Assigned task 1
From the Vista upgrade post, reproduce everything from "You don't have" down to "option. It hadn't.".
Assigned task 2
In the Vista upgrade post, which build number was the June version of Vista?
Assigned task 3
Summarize the Vista upgrade post in two sentences.
[[ Page text open ]]
More tales from the dogfood bowl. Moving to the new Vista build

   

Earlier this week I was reminded that there is pain in being a beta tester. Some of that is peculiar to working at Microsoft. It seemed simple: I thought I'd try to upgrade my hard disk and my version of Vista, in one go. This laptop arrived fitted with a 60 GB drive, split into 2 equal partitions. With it came a 100GB drive in a caddy. I wanted to switch to using the 100GB drive, because 30GB was looking a bit cramped - my previous machine had more than 30GB of photos on it.

My home back system is a bare drive with a USB-IDE adaptor; my plan was use completePC backup onto that and restore to the 100GB drive. Having done that I could upgrade from May's Beta 2 build (5384), to the June version (5456). On Sunday afternoon it seemed so easy.

You don't have to install Vista only to overwrite it with a completePC restore - restore runs in the recovery environment (RE). You boot from the Setup disk and go into system recovery. You can also install RE onto the PC so you can press F8 at boot time and load it from Vista's boot menu

I'd installed from the network, I didn't have a DVD - to get one I connected to the office stared downloading the ISO image from the "IT Supported" share, and went to bed.

Now here's great news for anyone who's going to have to manage installations of Vista, you can customize the installation disk. I discovered on Monday that Microsoft IT's "Supported" image also installs a standard set of applications, the recovery environment has gone ! Just to be sure I installed Vista from the disk I'd made to see if the boot menu had the recovery environment option. It hadn't.
[[ Page text closed ]]
[[ Dataset excerpts open ]]
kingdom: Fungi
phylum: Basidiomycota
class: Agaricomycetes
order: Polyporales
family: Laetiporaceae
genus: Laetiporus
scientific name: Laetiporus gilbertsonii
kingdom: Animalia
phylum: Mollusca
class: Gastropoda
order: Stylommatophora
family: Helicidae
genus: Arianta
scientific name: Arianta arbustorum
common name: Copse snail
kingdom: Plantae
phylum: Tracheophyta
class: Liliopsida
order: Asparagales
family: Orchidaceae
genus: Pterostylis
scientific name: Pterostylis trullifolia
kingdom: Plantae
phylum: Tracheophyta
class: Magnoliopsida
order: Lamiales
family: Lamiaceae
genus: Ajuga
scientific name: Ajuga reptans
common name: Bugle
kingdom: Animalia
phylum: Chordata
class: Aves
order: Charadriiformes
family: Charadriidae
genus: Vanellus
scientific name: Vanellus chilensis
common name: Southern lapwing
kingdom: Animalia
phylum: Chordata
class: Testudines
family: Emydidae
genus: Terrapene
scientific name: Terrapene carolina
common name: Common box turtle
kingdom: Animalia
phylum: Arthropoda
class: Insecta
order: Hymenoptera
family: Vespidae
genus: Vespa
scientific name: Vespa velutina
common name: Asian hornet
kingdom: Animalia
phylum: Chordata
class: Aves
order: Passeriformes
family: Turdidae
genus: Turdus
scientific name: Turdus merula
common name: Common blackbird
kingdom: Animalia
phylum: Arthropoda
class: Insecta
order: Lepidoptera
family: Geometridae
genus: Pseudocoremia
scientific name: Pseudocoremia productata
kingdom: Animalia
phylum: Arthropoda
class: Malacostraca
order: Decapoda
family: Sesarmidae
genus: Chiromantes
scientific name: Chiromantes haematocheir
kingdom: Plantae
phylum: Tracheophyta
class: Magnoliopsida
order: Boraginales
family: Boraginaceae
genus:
[[ Dataset excerpts closed ]]
Response area 1
You don't have to install Vista only to overwrite it with a completePC restore - restore runs in the recovery environment (RE). You boot from the Setup disk and go into system recovery. You can also install RE onto the PC so you can press F8 at boot time and load it from Vista's boot menu

I'd installed from the network, I didn't have a DVD - to get one I connected to the office stared downloading the ISO image from the "IT Supported" share, and went to bed.

Now here's great news for anyone who's going to have to manage installations of Vista, you can customize the installation disk. I discovered on Monday that Microsoft IT's "Supported" image also installs a standard set of applications, the recovery environment has gone ! Just to be sure I installed Vista from the disk I'd made to see if the boot menu had the recovery environment option. It hadn't.

Response area 2
5456

Response area 3
The writer planned to move a laptop from its 60 GB drive to a 100GB drive with a completePC backup and restore, then upgrade from the May Beta 2 build (5384) to the June build (5456). The restore needed the recovery environment, but the installation disk made from Microsoft IT's "Supported" image had been customized, and the recovery environment was gone.